TASK DETAILS ::
All of the data goes into your copy exactly as written. Images do not.

___ RECORDS TO PROCESS ___

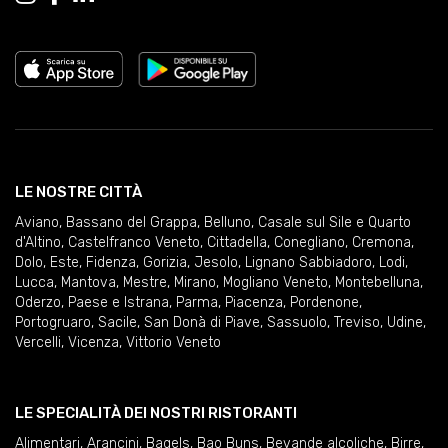
LE NOSTRE CITTÀ
Aviano
,
Bassano del Grappa
,
Belluno
,
Casale sul Sile e Quarto
d'Altino
,
Castelfranco Veneto
,
Cittadella
,
Conegliano
,
Cremona
,
Dolo
,
Este
,
Fidenza
,
Gorizia
,
Jesolo
,
Lignano Sabbiadoro
,
Lodi
,
Lucca
,
Mantova
,
Mestre
,
Mirano
,
Mogliano Veneto
,
Montebelluna
,
Oderzo
,
Paese e Istrana
,
Parma
,
Piacenza
,
Pordenone
,
Portogruaro
,
Sacile
,
San Donà di Piave
,
Sassuolo
,
Treviso
,
Udine
,
Vercelli
,
Vicenza
,
Vittorio Veneto
LE SPECIALITÀ DEI NOSTRI RISTORANTI
Alimentari
,
Arancini
,
Bagels
,
Bao Buns
,
Bevande alcoliche
,
Birre
,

___

OUTPUT OF THE EXERCISE ::
LE NOSTRE CITTÀ
Aviano
,
Bassano del Grappa
,
Belluno
,
Casale sul Sile e Quarto
d'Altino
,
Castelfranco Veneto
,
Cittadella
,
Conegliano
,
Cremona
,
Dolo
,
Este
,
Fidenza
,
Gorizia
,
Jesolo
,
Lignano Sabbiadoro
,
Lodi
,
Lucca
,
Mantova
,
Mestre
,
Mirano
,
Mogliano Veneto
,
Montebelluna
,
Oderzo
,
Paese e Istrana
,
Parma
,
Piacenza
,
Pordenone
,
Portogruaro
,
Sacile
,
San Donà di Piave
,
Sassuolo
,
Treviso
,
Udine
,
Vercelli
,
Vicenza
,
Vittorio Veneto
LE SPECIALITÀ DEI NOSTRI RISTORANTI
Alimentari
,
Arancini
,
Bagels
,
Bao Buns
,
Bevande alcoliche
,
Birre
,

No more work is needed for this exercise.